Patient portals are continuing to incorporate a number of patient-facing functions that experts say can help patients manage their own health. Nearly all (92 percent) of patient portals allow patients to view lab results, while 79 percent offer updated medication lists, 76 percent show visit summaries, and 70 percent display problem lists.
Sixty percent of patient portals offer access to allergy lists, 55 percent show immunization or vaccination history, and 51 percent show clinician notes.
Although patient portals are giving patients an expanded view of their own health, patients are still only using a handful of these functions.
Overwhelmingly, patients use the portal to view their lab results (85 percent). Sixty-two percent of patients are also using the tool for more clinical tasks, such as scheduling appointments, completing paperwork, and refilling prescriptions.
Only 14 percent of patients are using the portal to transmit medical records to another provider, despite federal calls for patients to be in charge of health data sharing.
These functions are proving useful for 82 percent of patients, the report noted. These patients stated that the patient portal was both easy to understand and helpful in managing in their own health. Five percent of patients said the record was both difficult to understand and not useful.
Those patients likely did not perceive the record as useful because they could not understand it. Patient portal developers and the clinicians who use them should ensure that this information is accessible, understandable, and written in lay language where applicable.
Patient caregivers are also seeing the utility in patient portals. Eighteen percent of individuals accessing a digital medical record are some sort of medical caregiver for a patient. Twenty-five percent of all caregivers viewed a medical record for a client, child, or other family member.

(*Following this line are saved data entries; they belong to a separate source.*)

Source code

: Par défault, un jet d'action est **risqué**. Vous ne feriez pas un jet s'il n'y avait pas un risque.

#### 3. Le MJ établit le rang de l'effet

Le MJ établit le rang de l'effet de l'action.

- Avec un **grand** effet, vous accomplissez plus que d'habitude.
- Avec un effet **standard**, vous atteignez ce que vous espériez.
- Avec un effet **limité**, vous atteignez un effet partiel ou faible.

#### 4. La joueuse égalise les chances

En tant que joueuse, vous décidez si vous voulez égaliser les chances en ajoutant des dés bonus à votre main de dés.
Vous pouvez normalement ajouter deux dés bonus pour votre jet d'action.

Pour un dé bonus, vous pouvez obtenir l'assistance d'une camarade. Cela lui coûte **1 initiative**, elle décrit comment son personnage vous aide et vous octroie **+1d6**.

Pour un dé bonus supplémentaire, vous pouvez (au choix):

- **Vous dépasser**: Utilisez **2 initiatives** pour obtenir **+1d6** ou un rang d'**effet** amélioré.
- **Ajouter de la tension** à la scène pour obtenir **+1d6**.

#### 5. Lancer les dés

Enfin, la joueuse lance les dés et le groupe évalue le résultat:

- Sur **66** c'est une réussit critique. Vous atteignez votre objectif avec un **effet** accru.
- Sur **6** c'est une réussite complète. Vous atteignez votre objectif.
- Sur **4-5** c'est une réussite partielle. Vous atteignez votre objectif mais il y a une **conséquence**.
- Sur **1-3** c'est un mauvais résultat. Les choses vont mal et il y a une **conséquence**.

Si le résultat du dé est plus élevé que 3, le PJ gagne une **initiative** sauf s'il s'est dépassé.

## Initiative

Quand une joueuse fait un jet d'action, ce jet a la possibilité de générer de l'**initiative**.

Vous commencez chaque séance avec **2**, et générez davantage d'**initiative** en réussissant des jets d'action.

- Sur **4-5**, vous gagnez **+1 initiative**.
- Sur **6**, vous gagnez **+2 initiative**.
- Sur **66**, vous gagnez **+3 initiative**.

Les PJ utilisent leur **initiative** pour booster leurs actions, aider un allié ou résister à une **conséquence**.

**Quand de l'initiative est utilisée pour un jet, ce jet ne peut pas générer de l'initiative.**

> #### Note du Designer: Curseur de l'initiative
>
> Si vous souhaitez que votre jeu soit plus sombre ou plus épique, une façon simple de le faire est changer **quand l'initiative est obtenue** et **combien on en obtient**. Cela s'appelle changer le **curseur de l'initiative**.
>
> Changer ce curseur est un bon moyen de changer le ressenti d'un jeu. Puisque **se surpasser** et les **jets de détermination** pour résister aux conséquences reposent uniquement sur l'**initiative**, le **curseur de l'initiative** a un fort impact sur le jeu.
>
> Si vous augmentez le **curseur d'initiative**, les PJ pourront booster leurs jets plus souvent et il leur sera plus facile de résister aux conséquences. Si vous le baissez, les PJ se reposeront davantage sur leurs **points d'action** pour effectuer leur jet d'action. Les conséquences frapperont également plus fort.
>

Patients are also engaging with their own health using digital health tools. One-third of patients use an electronic device to monitor their health, including fitness wearables and blood pressure monitors. Forty percent of patients use a wellness app on their smartphones or tablets.
Overall, 84 percent of patients said they own either a smartphone or tablet, highlighting the promise of mobile apps in engaging patients in their own care. These statistics certainly open doors for wellness apps that monitor patient health, and also create opportunities for mobile patient portal apps that may be more accessible than browser versions of the tool.
Increases in patient engagement with digital health may be the result of the many federal pushes to place healthcare in the hands of the patient. Meaningful use, the 21st Century Cures Act, and MACRA’s Merit-Based Incentive Payment System (MIPS) also include provisions calling for more patient engagement with their own health data.
These programs have also sought to allow patients to send their own medical information to other providers and to use that data to make informed decisions about their own care.
“Online access to medical records, such as through patient portals, enable patients and caregivers to access their health information,” the ONC report concluded. “Mobile health apps and devices connected to a providers’ electronic health record system using open application programming interfaces (APIs) will also allow individuals to collect, manage, and share their health information.”